Watson et al (2017) evaluated differences due to manufacturing tolerances for an unfiltered 50 kV eBT by performing different MC simulations. They reported that the effect of manufacturing tolerances on the T34013 chamber may generate differences in the absorbed dose of about 5% at 20 mm depth. It can be concluded that the effect of the manufacturer tolerances on the chamber response for an Esteya unit seems to be lower than estimations made in the literature for eBT 50 kV beams.

This study relies on state-of-the-art MC simulations for a particular eBT system and an ionization chamber.
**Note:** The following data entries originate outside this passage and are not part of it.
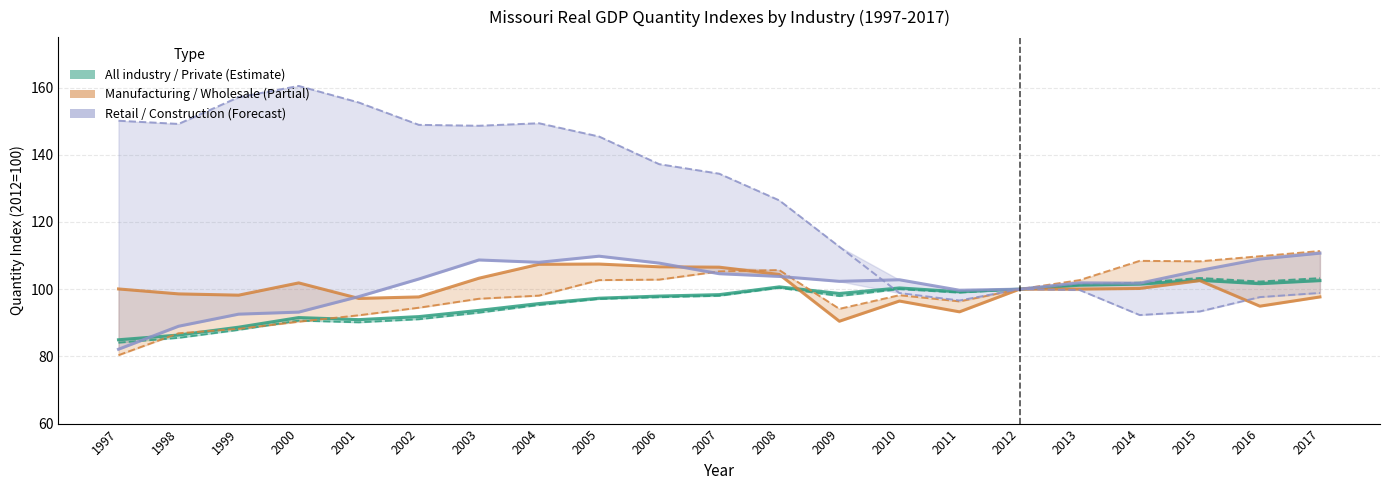

How many times do All industry total and Retail trade cross each other?

1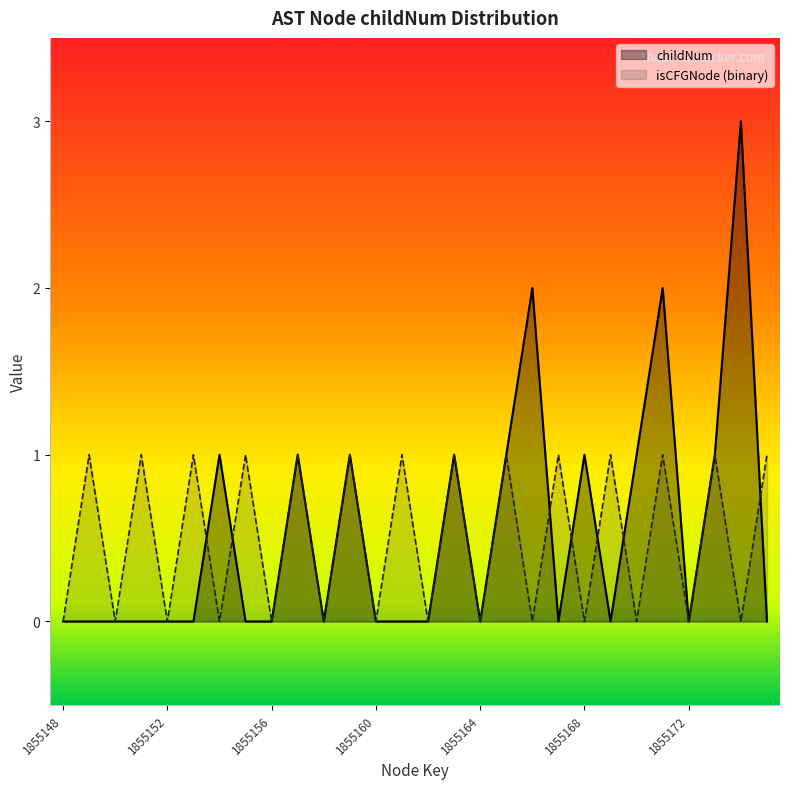

What is the sum of all isCFGNode_count values?

14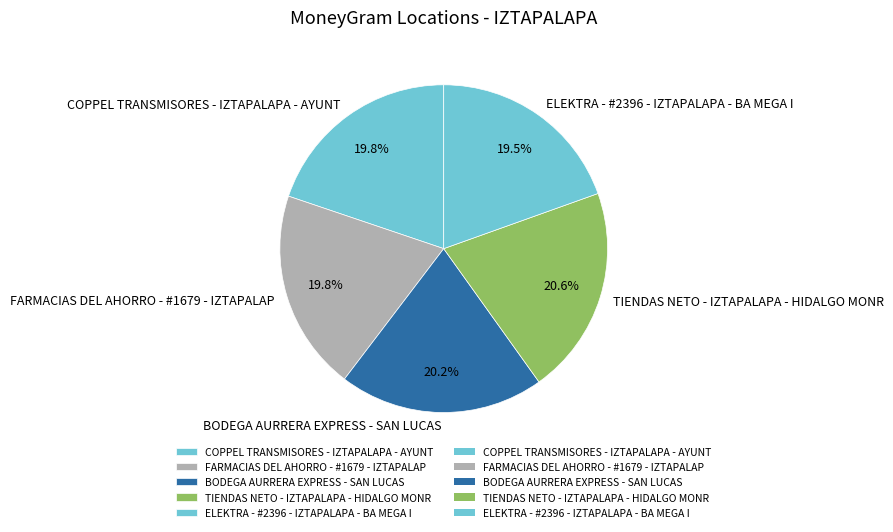

Is COPPEL TRANSMISORES - IZTAPALAPA - AYUNT the majority of the pie?

No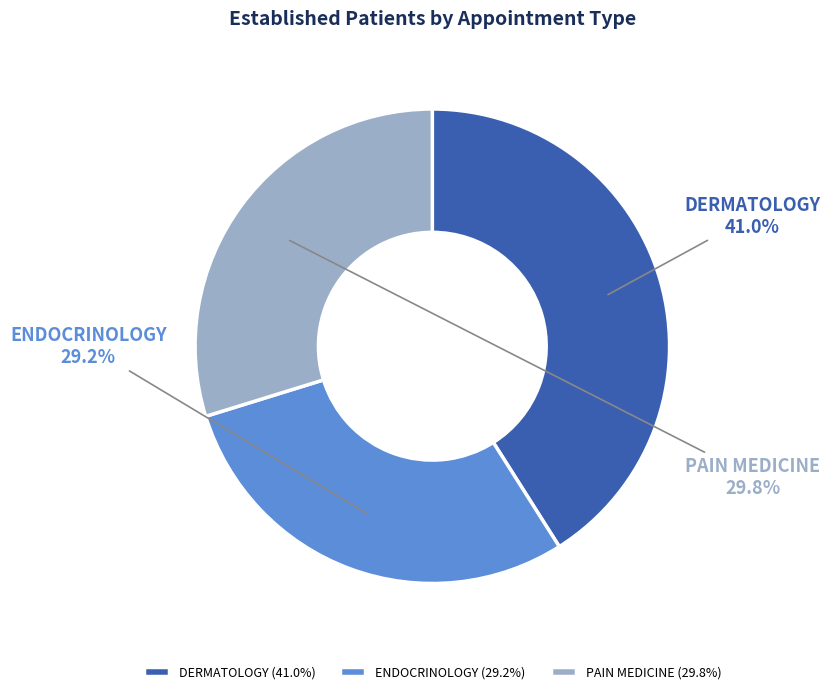

Which category has the biggest portion of the pie?

DERMATOLOGY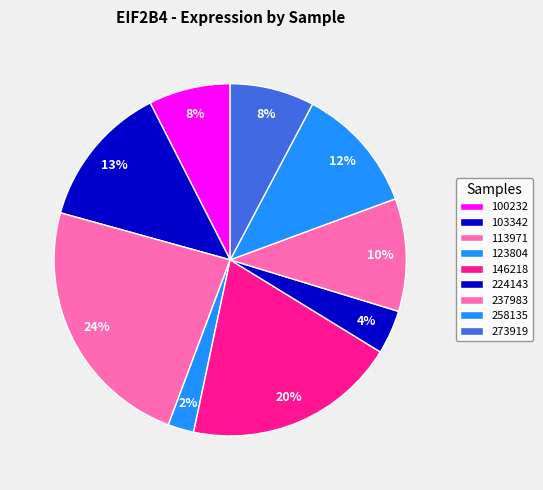

To the nearest percent, what is the difference between the 113971 and 258135 slice percentages?

12%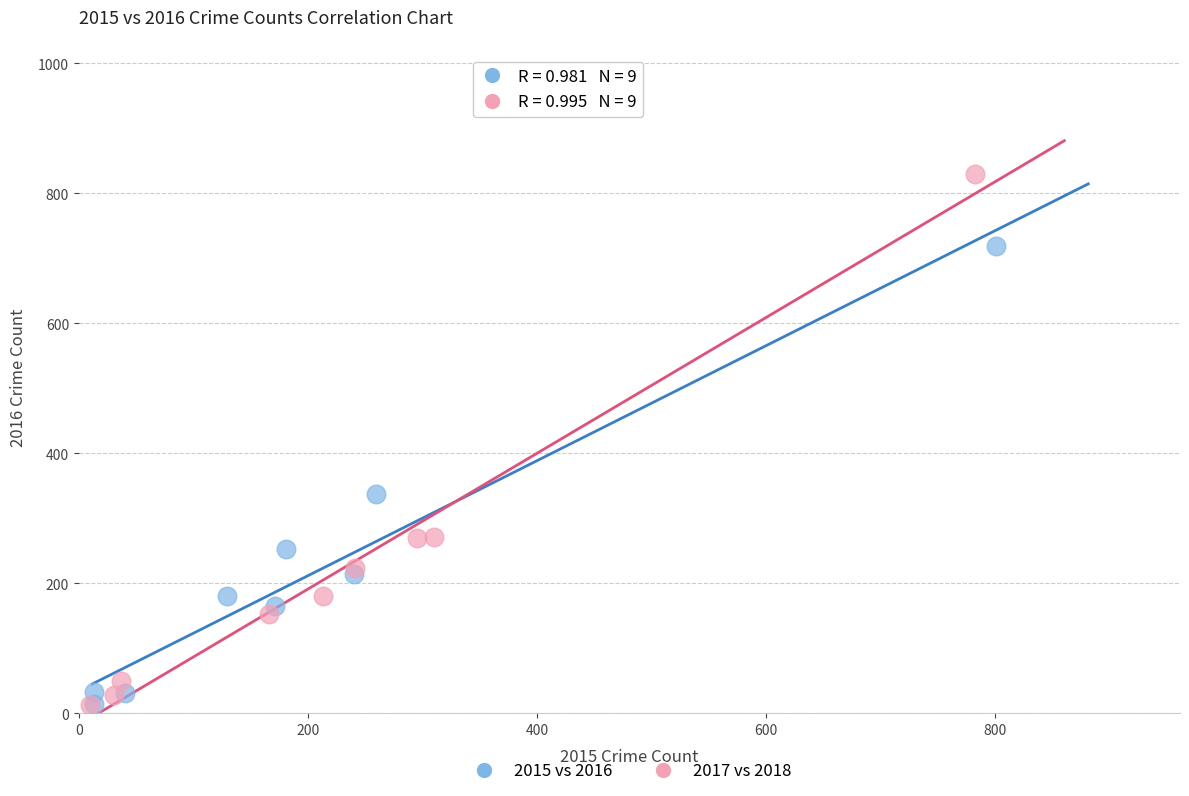

Which series has the largest Y range (max minus min)?

2017 vs 2018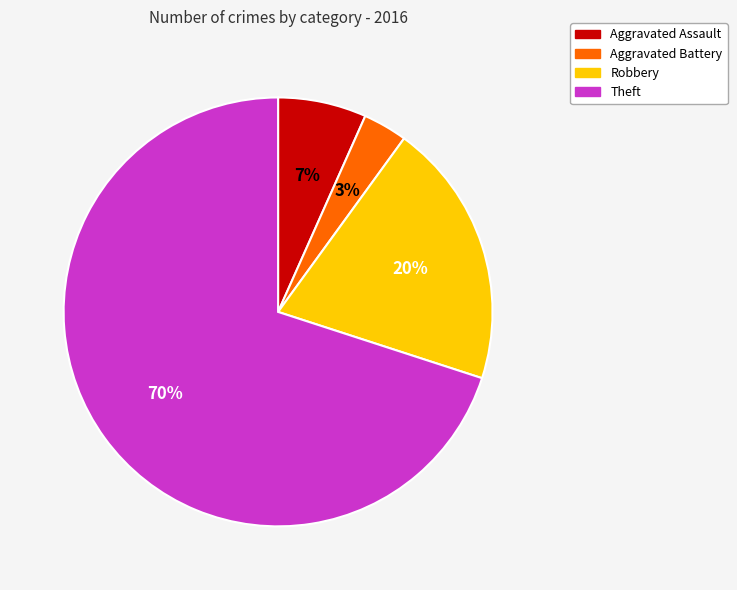

Which category accounts for the majority?

Theft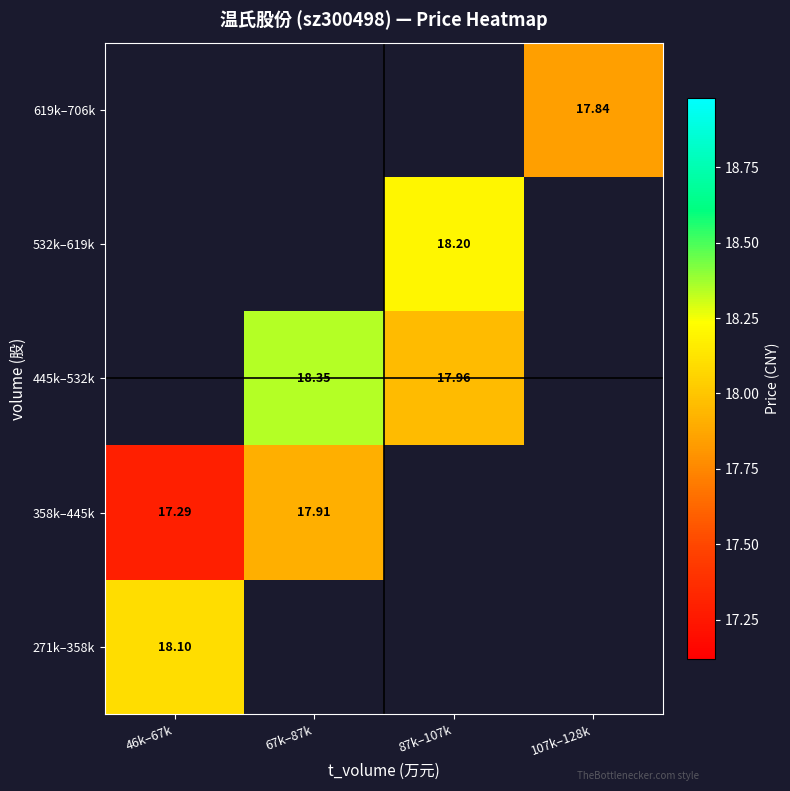

Which category has the lowest value across all series?

46k–67k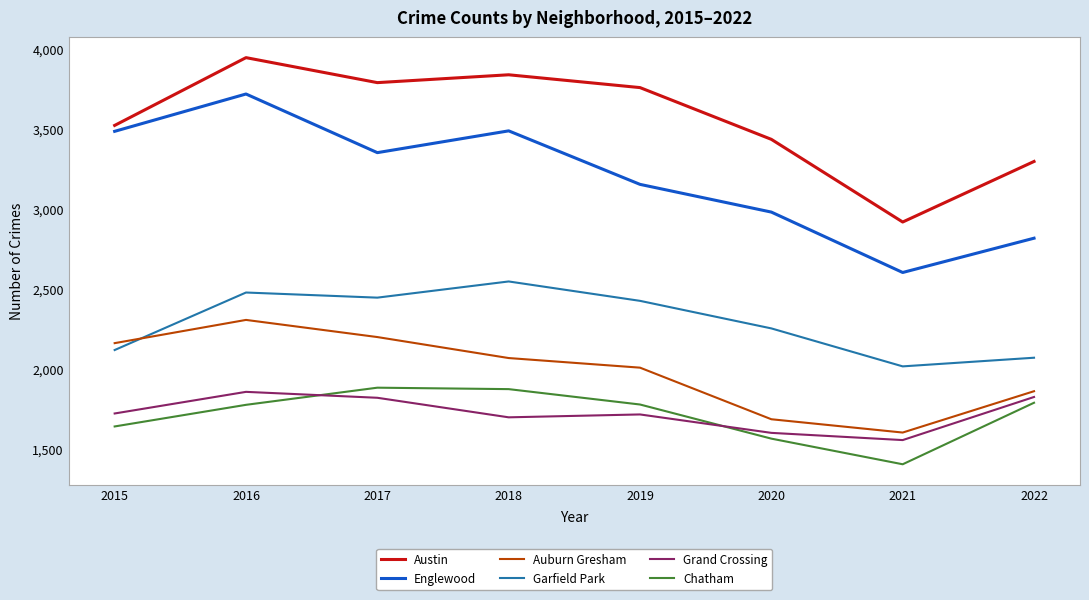

True or false: Chatham and Auburn Gresham intersect in this chart.

False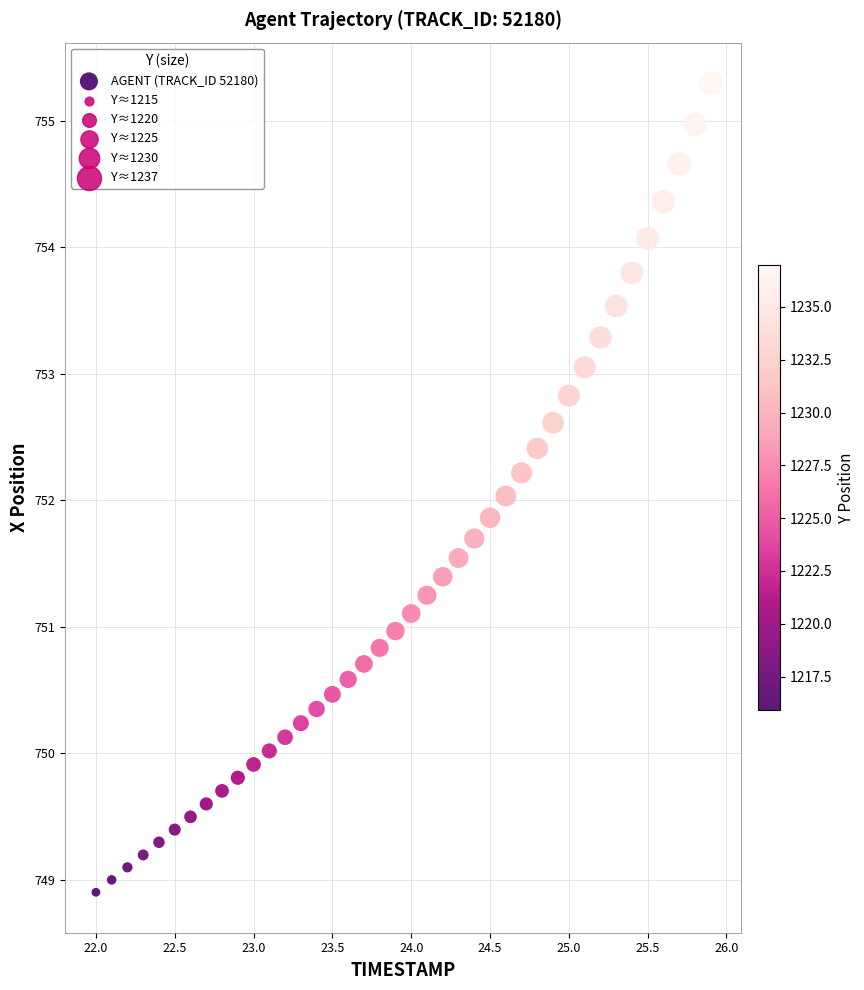

What is the range of Y values (max minus min)?

6.4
Therefore, the obtained results depend strongly on the precise description of both the Esteya unit and the PTW34013 ionization chamber provided by the manufacturers. Any subsequent major structural modification implemented by any of the vendors will require repeating this study to rule out any unforeseen change in the correction factors and the effective point of measurement. Hence, the results reported here cannot be directly extrapolated to any other eBT system and/or ionization chamber, for which separate machine- and chamber-specific studies, including a faithful description of the systems involved, will be required.